Paraguay operates two hydroelectric dams in cooperation with its neighbors: Itaipu (Brazil) and Yacyreta (Argentina). The Itaipu dam was the largest hydroelectric facility in the world, before the completion of the Three Gorges Dam in China. Itaipu has 20 generators and a total installed capacity of 14,000 MW, evenly shared between Paraguay and Brazil. In 2004, Paraguay consumed 16 percent of its share of Itaipu production, exporting the rest to Brazil. Yacyreta, completed in 1999, has 20 generators and a total installed capacity of 3,100 MW. In 2014 Paraguay consumed almost 5 percent of its share of Yacyreta's production, exporting the rest to Argentina. Under the treaty to operate the Itaipú Dam, electricity from the dam allocated to Paraguay that is unused is sold to Brazil at a cheap price. In September 2006, Ente Binacional Yacyreta, the binational company responsible for operating the facility, announced that it was cancelling the planned Aña Cuá expansion of the facility.

=== List of power stations ===

| Station | Location | Capacity (MW) |
|---|---|---|
| Itaipu Dam | 25°24′30″S 54°35′21″W﻿ / ﻿25.40833°S 54.58917°W | 14,000 |
| Yacyretá Dam | 27°28′58″S 56°43′30″W﻿ / ﻿27.48278°S 56.72500°W | 3,100 |
| Acaray Dam | 25°27′34″S 54°37′45″W﻿ / ﻿25.45944°S 54.62917°W | 210 |
| Yguazú Dam | 25°22′34″S 54°57′55″W﻿ / ﻿25.37611°S 54.96528°W | 300 |

In 2021, Paraguay produced a total of 40,576 GWh of electricity, marking a 24% increase from the year 2000. The country has become a significant net exporter of electricity, exporting 53.5% of its total production in the same year, which represents a 54% increase in electricity exports over the same period. Per capita, the electricity consumption in Paraguay was 2.086 MWh in 2021, showing a substantial increase of 127% since 2000.

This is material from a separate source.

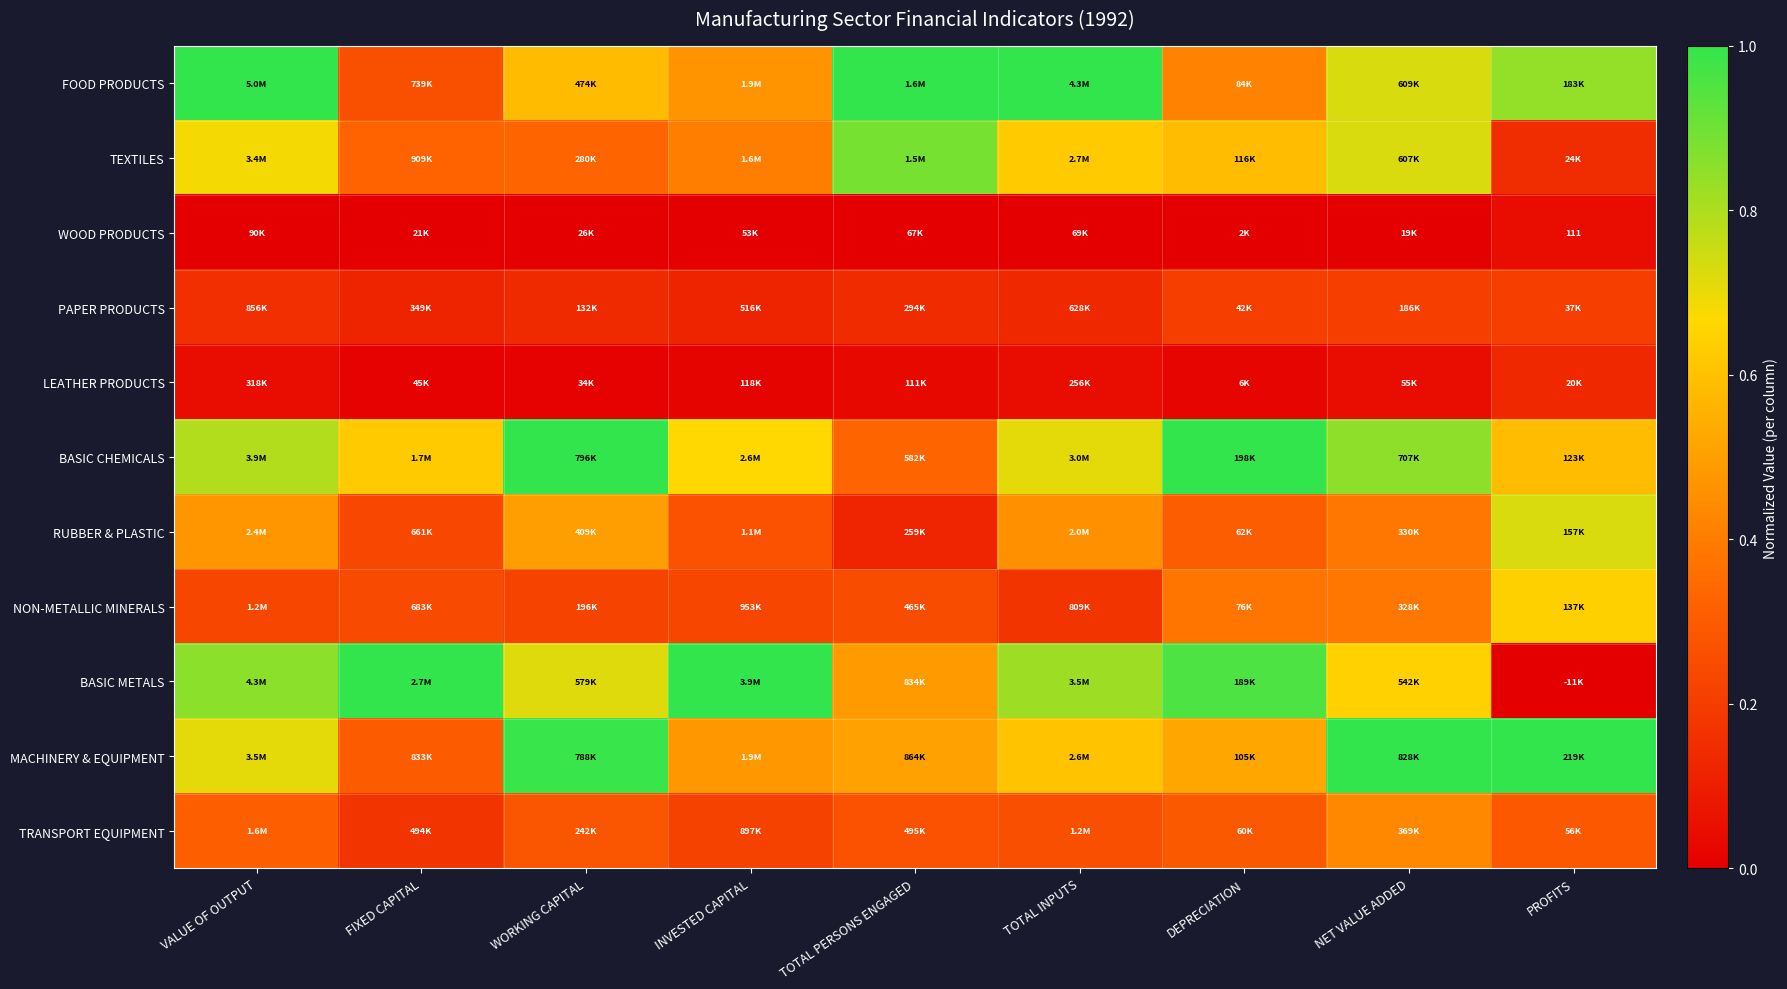

Is the value of MACHINERY & EQUIPMENT at FIXED CAPITAL greater than the value of RUBBER & PLASTIC at TOTAL INPUTS?

No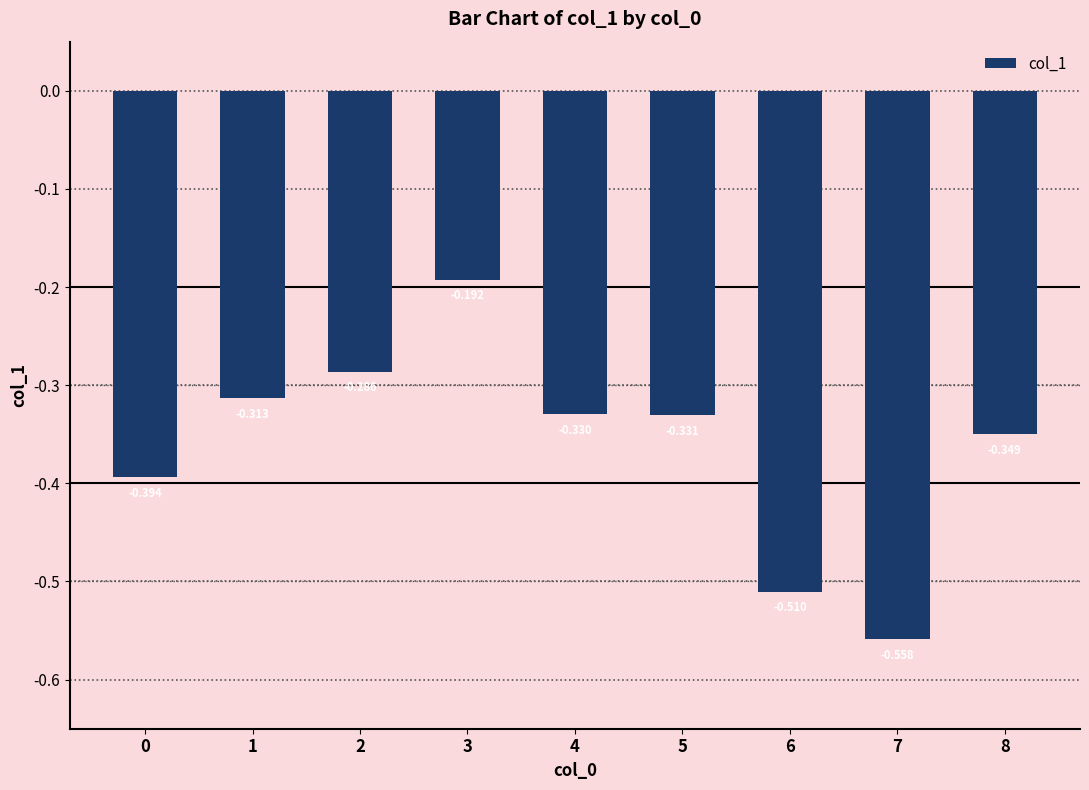

What is the sum of the values at 6 and 5?

-0.8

Electricity final consumption by sector, 2021
| Sector | TJ | Percentage |
|---|---|---|
| Industry | 8824 | 17.88% |
| Residential | 22230 | 45.06% |
| Commercial and public services | 18287 | 37.06% |

This growth in per capita consumption highlights the rapid expansion in access to electricity and energy use within the country. In terms of final electricity consumption, the residential sector is the largest consumer, accounting for 45% of the total, followed by commercial and public services, which consume 37%. These figures underscore the importance of electricity in Paraguay's ongoing development and economic activities.